**TEXT PROVIDED:**
=== Section Start ===
The standard 2020 ACS 1-year estimates do not meet the Census Bureau’s Statistical Data Quality Standards designed to ensure the utility, objectivity and integrity of the statistical information. Unlike the ACS, the 2020 Census was able to postpone their Nonresponse Followup to a time when they could carry out the full operation, limiting the impact of the pandemic on data quality in ways the ACS could not.
 
The COVID-19 pandemic posed numerous challenges to collecting ACS data in 2020, as described in our recent Adapting the American Community Survey Amid COVID-19 blog. As a result, the ACS collected only two-thirds of the responses it usually collects in a survey year and the people who did respond to the survey had significantly different social, economic and housing characteristics from those who did not. This is called “nonresponse bias.”

Specifically, Census Bureau staff found high nonresponse from people with lower income, lower educational attainment, and who were less likely to own their home. Nonresponse bias is a natural part of sample surveys, and often statisticians can adjust for nonresponse bias by giving more weight to responses from underrepresented groups. However, Census Bureau staff found that standard nonresponse adjustments to the ACS 1-year estimates could not fully address the differences in a way that meets Census Bureau quality standards.

“The Census Bureau is committed to providing high quality data. The 1-year estimates for the 2020 ACS don’t meet our standards, so we can’t release them,” Census Bureau Acting Director Ron Jarmin said. “The ACS is one of the most comprehensive sources of information about the U.S. population, and it is relied upon by the government, business community and individual Americans. Because of that, it is essential that ACS data truly represent our communities, and the standard 1-year products from the 2020 ACS don’t do that.”
=== Section End ===
**ACTIVITIES:**
1. Answer these questions about the passage on the 2020 ACS:
(a) What share of its usual survey-year responses did the ACS collect in 2020?
(b) Which groups did Census Bureau staff find had high nonresponse?
(c) Who said the 2020 ACS 1-year estimates cannot be released, and what title is given for that person?
2. Please carry on the passage on the 2020 ACS from its last sentence.
The data after this passage was taken from a separate source.

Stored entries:
=== Section Start ===
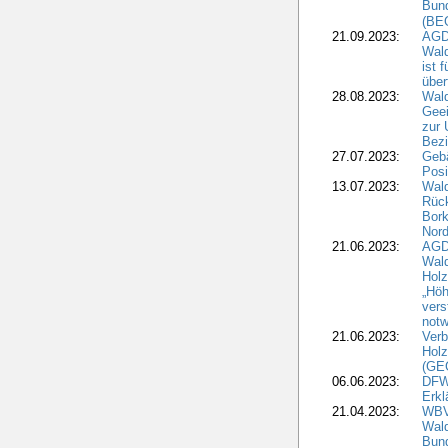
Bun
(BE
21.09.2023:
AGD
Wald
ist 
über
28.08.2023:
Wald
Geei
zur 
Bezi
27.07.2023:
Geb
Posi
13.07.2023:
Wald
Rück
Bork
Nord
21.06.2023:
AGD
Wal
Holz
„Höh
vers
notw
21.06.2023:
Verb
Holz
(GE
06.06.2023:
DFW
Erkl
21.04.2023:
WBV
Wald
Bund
=== Section End ===
=== Section Start ===
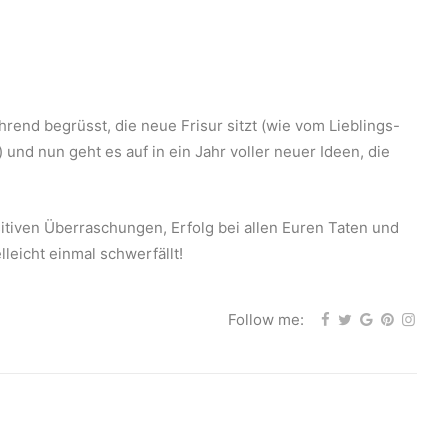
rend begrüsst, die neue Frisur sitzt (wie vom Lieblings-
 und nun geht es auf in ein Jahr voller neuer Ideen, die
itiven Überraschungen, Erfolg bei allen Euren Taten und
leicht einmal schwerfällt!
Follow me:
=== Section End ===
**SOLVED PROBLEMS:**
1.
(a) Two-thirds.
(b) People with lower income, people with lower educational attainment, and people who were less likely to own their home.
(c) Ron Jarmin, Census Bureau Acting Director.

2.
 
The Census Bureau will release a series of “experimental” estimates from the 1-year data in November. Because of the underlying quality concerns, the Census Bureau urges caution in using the experimental estimates as a replacement for standard 2020 ACS 1-year estimates. Users should evaluate the estimates and alternatives to determine if they are suited for their needs. To create these estimates, the Census Bureau will apply an alternative set of weights to the 2020 ACS data to attempt to adjust for some of the nonresponse bias. Data from other surveys and administrative records will inform the weights.

The Census Bureau plans to release the experimental estimates in the form of a limited number of data tables for limited geographies. It will also release at the same time a research paper detailing the methodology for the experimental weights.

In December, the Census Bureau plans to release a 2020 ACS 1-year Public Use Microdata Sample (PUMS) file containing experimental weights.

We do not plan to release 2020 ACS 1-year experimental products on data.census.gov.